Published in the Hindu on March 16. 2022
The late Jyotindra Nath Dixit (Mani Dixit to his many friends and admirers) took over as Foreign Secretary on December 1, 1991. He retired 26 months later, on January 31, 1994 – 58 years was then the retirement age.
Republics and Moscow
Those were times of change. On December 25, 1991, Soviet Union’s General Secretary Mikhail Gorbachev resigned, the flag of USSR was lowered for the last time at the Kremlin and the following day, USSR was formally dissolved. In its place, 15 republics emerged. India accepted the challenge and set about opening new embassies to build new relationships with these countries in Central Asia, South Caucasus and Central Europe while maintaining its traditional ties with Moscow.
In January 1992, India and Israel established full diplomatic relations, announcing the opening of embassies and exchanging ambassadors for the first time, opening the door to a relationship that has blossomed into one of India’s most significant strategic partnerships in the last three decades.

Saved entries:
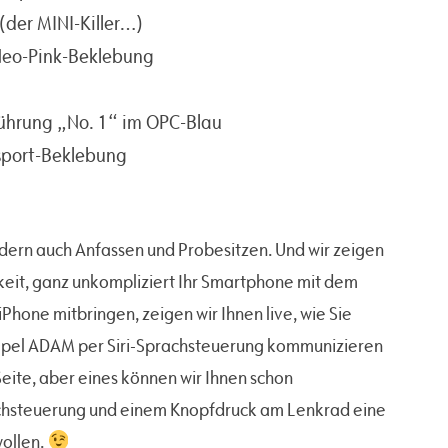
der MINI-Killer…)
Neo-Pink-Beklebung
ührung „No. 1“ im OPC-Blau
sport-Beklebung
ondern auch Anfassen und Probesitzen. Und wir zeigen
eit, ganz unkompliziert Ihr Smartphone mit dem
iPhone mitbringen, zeigen wir Ihnen live, wie Sie
n Opel ADAM per Siri-Sprachsteuerung kommunizieren
Seite, aber eines können wir Ihnen schon
rachsteuerung und einem Knopfdruck am Lenkrad eine
wollen.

INSTRUCTIONS TO FOLLOW: According to the passage about Jyotindra Nath Dixit, on what date did he take over as Foreign Secretary? The data here is not needed.

ANSWER TO THE EXERCISE: December 1, 1991.